_TASKS TO COMPLETE:_
- a) Reproduce the portion of the passage on The Wing from "There’s a subtle" up to and including "of their own.".
- b) Answer these questions using the passage on The Wing:
(i) In what year was Sorosis founded?
(ii) What is the age range of The Wing's members?
(iii) Gelman worked as a spokeswoman for which official?

_TEXT PASSAGE:_

────────────────

There’s a subtle call-back in that Instagram feed to the time when women were shut out of country clubs, conference rooms, classrooms, and cigar bars—not to mention voting booths—and organized groups of their own.

Fliers on the wall of The Wing’s conference room.
Fliers on the wall of The Wing’s conference room.
Image: Quartz/Natale Keyssar

Some of those groups had a political bent. Suffragists, of course, fought for women’s right to vote. Others, especially during the post-industrial progressive movement, saw women tackling the consequences of economic inequality in urban immigrant communities. Often these groups organized among racial or religious lines, the National Association of Colored Women (NACW) and National Council of Jewish Women (NCJW) among them.

But perhaps the most direct predecessor to The Wing was Sorosis, a women’s club founded in 1868 by Jane Cunningham Croly, an accomplished journalist who wrote a column for the New York Tribune under the pen name Jenny June.

Like The Wing, the organizing identity of Sorosis was not one of political, religious, or professional affiliation, but gender.

The Wing woman

Creating a society of sturdy, upstanding, forward-thinking women in the age of Instagram looks quite different. This aims to be a social club for women who don’t gravitate to the snobbery and exclusion of social clubs. “We don’t have a target woman,” said Gelman, a petite brunette with a pillow of wavy hair atop her head, a t-shirt that read A woman’s place is in the house…and the senate, and a tattoo above her elbow that says Killa. “Women are our target women.”

Lauren Kassan and Audrey Gelman, co-founders of the Wing.
Lauren Kassan and Audrey Gelman, co-founders of the Wing.
Image: Quartz/Natalie Keyssar

That said, the Wing’s founding members are hardly underachievers, and its opening party included such impressive New Yorkers as Glossier founder Emily Weiss, model and trans activist Hari Nef, and the rapper Remy Ma.

Gelman herself, at a relatively young age, made her name in politics and public relations as a spokeswoman for Manhattan Borough President (and later New York City Comptroller) Scott Stringer. She was often photographed with her then-boyfriend, the polarizing fashion photographer Terry Richardson, and made cameos on her friend Lena Dunham’s HBO series, Girls. (Dunham, who is a close friend of Gelman’s and founding member of The Wing, is said to have based her show’s Marnie character on Gelman.) In 2013, Gelman was the subject of a New York Times profile that lauded her ability to meld the worlds of culture and politics.

Unlike other social clubs, such as London’s Groucho Club or New York’s Neuehouse, which aim to attract members from creative fields, The Wing doesn’t gear itself toward a particular professional sector. Its members’ ages range from 22 to their 70s, and cover a wide range of professions, and Gelman stresses that the club aims to support women at various stages of their lives and careers.

────────────────

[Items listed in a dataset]
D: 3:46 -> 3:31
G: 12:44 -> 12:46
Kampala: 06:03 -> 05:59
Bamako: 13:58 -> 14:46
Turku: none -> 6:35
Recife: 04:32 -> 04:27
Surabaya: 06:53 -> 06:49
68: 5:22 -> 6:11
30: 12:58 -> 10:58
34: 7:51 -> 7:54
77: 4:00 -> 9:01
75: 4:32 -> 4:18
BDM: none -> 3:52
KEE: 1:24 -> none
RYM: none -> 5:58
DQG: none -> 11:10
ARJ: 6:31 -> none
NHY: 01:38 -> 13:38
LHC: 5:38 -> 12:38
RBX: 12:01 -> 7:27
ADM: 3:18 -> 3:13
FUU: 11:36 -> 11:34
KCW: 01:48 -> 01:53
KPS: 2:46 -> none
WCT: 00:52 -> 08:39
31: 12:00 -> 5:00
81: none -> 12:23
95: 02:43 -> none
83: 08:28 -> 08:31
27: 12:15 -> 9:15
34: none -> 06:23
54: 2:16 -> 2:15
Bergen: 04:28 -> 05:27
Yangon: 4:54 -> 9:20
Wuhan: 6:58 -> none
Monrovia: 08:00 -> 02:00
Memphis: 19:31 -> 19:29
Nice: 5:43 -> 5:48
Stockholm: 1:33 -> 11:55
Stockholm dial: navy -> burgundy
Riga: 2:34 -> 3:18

────────────────

_TASK-BY-TASK RESULTS:_
- a)
There’s a subtle call-back in that Instagram feed to the time when women were shut out of country clubs, conference rooms, classrooms, and cigar bars—not to mention voting booths—and organized groups of their own.

- b)
(i) 1868
(ii) From 22 to their 70s
(iii) Scott Stringer, Manhattan Borough President (and later New York City Comptroller)